Al final, mi padre preguntó:
—Si todo eso es verdad… ¿por qué no nos lo dijiste desde el principio?
Lo miré a los ojos.
—¿Y en qué momento habría sido apropiado? —pregunté—. ¿Cuando te reías con Marcos de que quizás había dinero de Monopoly dentro? ¿Cuando mamá insinuó que el abuelo no me quería tanto? ¿O cuando me pediste que te ayudara con el «trabajo administrativo» de vuestras herencias?
Mi madre empezó a llorar, esta vez de verdad.
—No sabíamos nada, Abril. Pensábamos que…
—Pensabais que yo era la que había salido perdiendo —terminé—. La que solo servía para ayudar a los demás.
Mi padre se pasó las manos por la cara.
—Está bien, vale… nos equivocamos. Pero hay algo que necesito saber —dijo, con dificultad—. ¿Esta… esta compra de la empresa…? ¿Tiene algo que ver contigo?
No respondí enseguida.
Saqué el móvil, abrí un correo electrónico y se lo mostré.
Era la confirmación oficial de la compra de la empresa marítima por parte de Neptune International Holdings.

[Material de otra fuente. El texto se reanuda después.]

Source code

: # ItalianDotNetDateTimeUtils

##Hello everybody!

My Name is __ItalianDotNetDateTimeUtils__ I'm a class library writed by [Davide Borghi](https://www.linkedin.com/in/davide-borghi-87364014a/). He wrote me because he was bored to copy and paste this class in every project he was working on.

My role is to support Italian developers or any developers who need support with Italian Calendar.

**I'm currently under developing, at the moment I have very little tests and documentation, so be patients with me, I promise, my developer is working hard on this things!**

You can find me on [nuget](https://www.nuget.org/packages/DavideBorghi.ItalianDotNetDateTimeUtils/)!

—Neptune —dije— es una de mis sociedades de inversión. Yo soy el último eslabón de esa cadena.
—¿Tú… compraste mi empresa? —susurró—. ¿Con el dinero del abuelo?
—Con mi dinero —rectifiqué—. El abuelo me lo dejó a mí. La empresa se compró en una operación legal, a un precio muy bueno, con tu firma voluntaria en todos los documentos.

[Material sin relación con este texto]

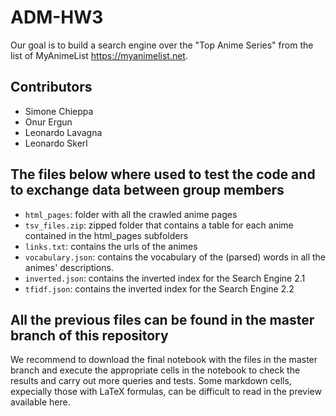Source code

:# ADM-HW3
Our goal is to build a search engine over the "Top Anime Series" from the list of MyAnimeList https://myanimelist.net. 
## Contributors
- Simone Chieppa
- Onur Ergun
- Leonardo Lavagna
- Leonardo Skerl
## The files below where used to test the code and to exchange data between group members
- `html_pages`: folder with all the crawled anime pages
- `tsv_files.zip`: zipped folder that contains a table for each anime contained in the html_pages subfolders
- `links.txt`: contains the urls of the animes
- `vocabulary.json`: contains the vocabulary of the (parsed) words in all the animes' descriptions.
- `inverted.json`: contains the inverted index for the Search Engine 2.1
- `tfidf.json`: contains the inverted index for the Search Engine 2.2
## All the previous files can be found in the master branch of this repository

We recommend to download the final notebook with the files in the master branch and execute the appropriate cells 
in the notebook to check the results and carry out more queries and tests. Some markdown cells, expecially those with LaTeX formulas,
can be difficult to read in the preview available here.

—Dámela —dijo él, de pronto—. Véndemela de vuelta.
Negué con la cabeza.
—No está en venta.
Mi madre lo miró, desesperada.
—Abril, es la empresa de tu padre. Su vida. No puedes…
—Papá la vendió —respondí—. Nadie lo obligó. La decisión fue suya. Y para él ha sido un alivio, aunque le cueste admitirlo.
Él apretó los puños.
—¿Lo hiciste para vengarte? —preguntó, con la voz rota.
—Lo hice porque no soportaba la idea de que, si la empresa se hundía, decenas de familias se quedaran sin trabajo —respondí—. ¿Es venganza que sea yo la dueña, en lugar de un fondo anónimo que solo piensa en cifras?
Nadie dijo nada.
Los acompañé hasta la puerta.
—Creo que deberíais iros —dije, con suavidad—. Esto es mucho para procesar en una sola tarde. Cuando estéis listos para hablar sin sarcasmos ni reproches, podemos ver cómo seguimos.
—Abril, por favor… —susurró mi padre.
Por un segundo sentí que la vieja Abril, la que quería arreglarlo todo, asomaba la cabeza.
Pero pensé en el despacho del abogado, en las risas, en la frase de mi madre.
«Creo que tu abuelo no te quería tanto».
Y la vieja Abril volvió a esconderse.
—Nos vemos pronto —dije—. Cuando podáis mirarme sin pensar solo en el dinero.